On Mon, Dec 04, 2000 at 01:12:17AM +0100, Branko Uibej wrote:
> Sam TH wrote:
> > The problem is with the const. I couldn't find anything about the
> > standard either way in a quick Google search.
> Conversion from non-const -> const is implicit and always allowed. If MW
> is so strict as to flag that as an error, then I'm sorry to say that it
> isn't a C compiler. :-(
Fortunately, it turned out that those const casts were *not*
neccessary, and a mistaken report on my part. See
> I'm a bit concerned about all these casts going into the codebase (yeah,
> we've had this discussion before). GCC is not lenient about type
> conversions, either, and it wasn't complaining.
I think Greg converted almost all of the casts into different
defitions of either the variable or the function in question. So you
> Would it be very terrible to require GCC for building Subversion, for
> development, that is? Right now it won't compile out of the box with IBM
> xlc on AIX, HP cc on HP-UX or Sun's Workshop cc on Solaris, so why
> should we start peppering the code with casts just to cater to MW? GCC
> should run quite nicely on BeOS.
> Certainly we'll need to support the various native compilers for 1.0,
> but this is /not/ the way to do that. Whatever portability support we
> need must be provided by APR and, failing that, by our own configure tests.

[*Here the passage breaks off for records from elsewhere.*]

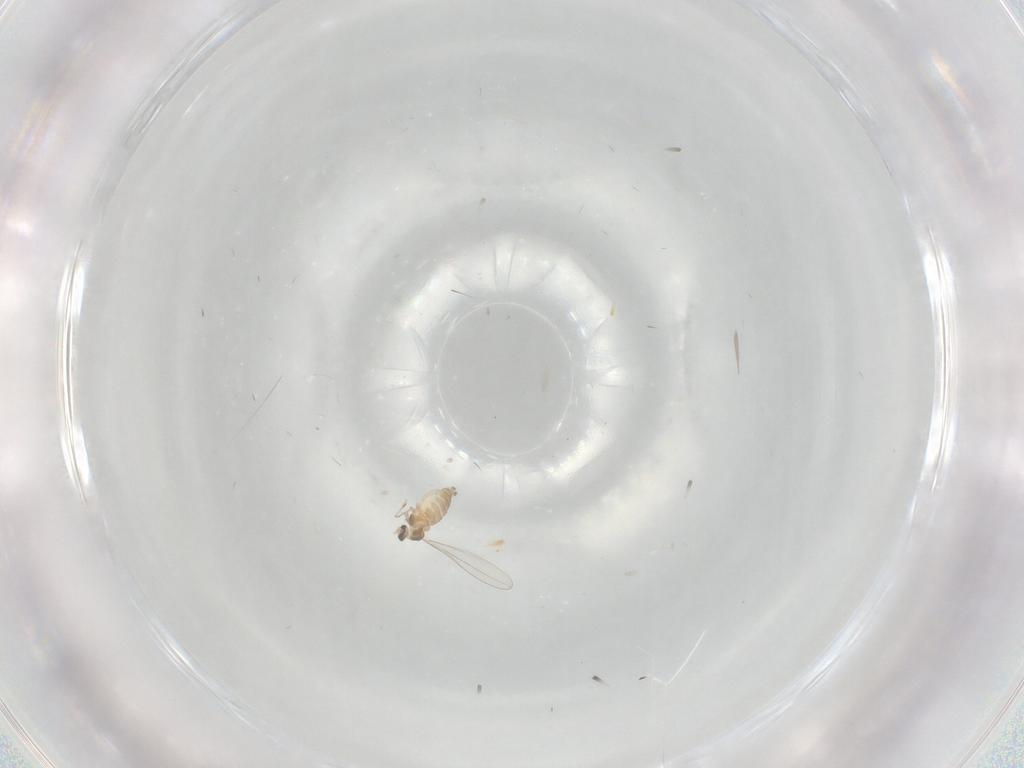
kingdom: Animalia
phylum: Arthropoda
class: Insecta
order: Diptera
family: Cecidomyiidae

But when, precisely, are you willing to change the code to work on
other compilers? GCC probably would run nicely on that machine, but
1) it has a limited hard disk, most of which is used, and 2) just
running the APR configure on it take about 15 minutes. So putting GCC
on it would be quite a bit of effort.
Conversely, why exactly is it important to be able to do implicit
casts on the signedness of characters, for example? Wouldn't it make
more sense to write code that doesn't require those casts? And is it
really so difficult not to use unimlemented parts of the C99 standard?
For the linux kernel, I see why they are willing to be GCC only. But
I don't see the need, or the benifit, with Subversion.